Langkah kedua adalah penegakan hukum dan penerapan sanksi tata ruang yang tegas melalui pengoptimalan fungsi audit tata ruang secara berkala. Hal ini diwujudkan dengan menerapkan sanksi administratif, seperti pembongkaran dan pencabutan izin, hingga sanksi pidana bagi oknum atau pengembang yang melanggar ketentuan pemanfaatan ruang sebagaimana diatur dalam Pasal 69 hingga 75 Undang-Undang Nomor 26 Tahun 2007.
Langkah ketiga berfokus pada percepatan pemenuhan Ruang Terbuka Hijau (RTH) minimal 30 persen dan peremajaan permukiman.
Hal ini dilakukan dengan menerapkan moratorium atau penghentian sementara izin alih fungsi lahan hijau yang tersisa di wilayah perkotaan, serta mewajibkan Pemerintah Daerah mengalokasikan APBD untuk membebaskan lahan kritis atau rawan banjir guna dijadikan RTH publik, taman kota, dan kolam retensi.
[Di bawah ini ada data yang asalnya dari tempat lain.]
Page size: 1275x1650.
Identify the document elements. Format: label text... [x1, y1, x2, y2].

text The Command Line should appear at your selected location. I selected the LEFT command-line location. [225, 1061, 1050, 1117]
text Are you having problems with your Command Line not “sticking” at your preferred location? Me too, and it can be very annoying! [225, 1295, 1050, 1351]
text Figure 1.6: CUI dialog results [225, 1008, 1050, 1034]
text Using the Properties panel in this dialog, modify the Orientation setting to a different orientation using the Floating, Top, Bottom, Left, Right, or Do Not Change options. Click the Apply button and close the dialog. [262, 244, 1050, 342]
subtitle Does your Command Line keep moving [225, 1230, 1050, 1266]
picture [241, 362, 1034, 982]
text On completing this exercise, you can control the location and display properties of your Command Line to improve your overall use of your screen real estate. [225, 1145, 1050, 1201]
Selain itu, kawasan permukiman yang kumuh, semrawut, dan rawan bencana perlu ditata ulang melalui program peremajaan kota (urban renewal) berbasis konsep rumah susun ramah lingkungan yang dilengkapi ruang terbuka hijau bersama.
Langkah keempat menekankan pada penguatan otonomi daerah berbasis ekologi (ecological governance). Pemerintah Daerah harus memanfaatkan kewenangan otonominya untuk menciptakan regulasi lokal yang mendukung keberlanjutan ekosistem melalui skema insentif dan disinsentif. Insentif berupa keringanan pajak atau percepatan izin diberikan kepada pengembang yang menerapkan konsep bangunan hijau (green building) serta menyediakan RTH melebihi ambang batas.
Sebaliknya, disinsentif berupa pengenaan retribusi atau pajak tinggi serta pembatasan akses infrastruktur diberlakukan bagi pemanfaatan ruang yang terlampau padat dan berpotensi merusak lingkungan.
Bionarasi: Dr. Ir. Mohammad Agung Ridlo, M.T., Ketua Program Studi S2 Magister Perencanaan Wilayah dan Kota (Planologi) Fakultas Teknik UNISSULA. Juga sebagai Sekretaris I Bidang Penataan Kota, Pemberdayaan Masyarakat Urban, Pengembangan Potensi Daerah, dan Pemanfaatan SDA, ICMI Orwil Jawa Tengah.
Selain itu juga menjadi Ketua Bidang Teknologi Tradisional, Komite Seni Budaya Nusantara (KSBN) Provinsi Jawa Tengah. Serta sebagai Sekretaris Umum Satupena Jawa Tengah.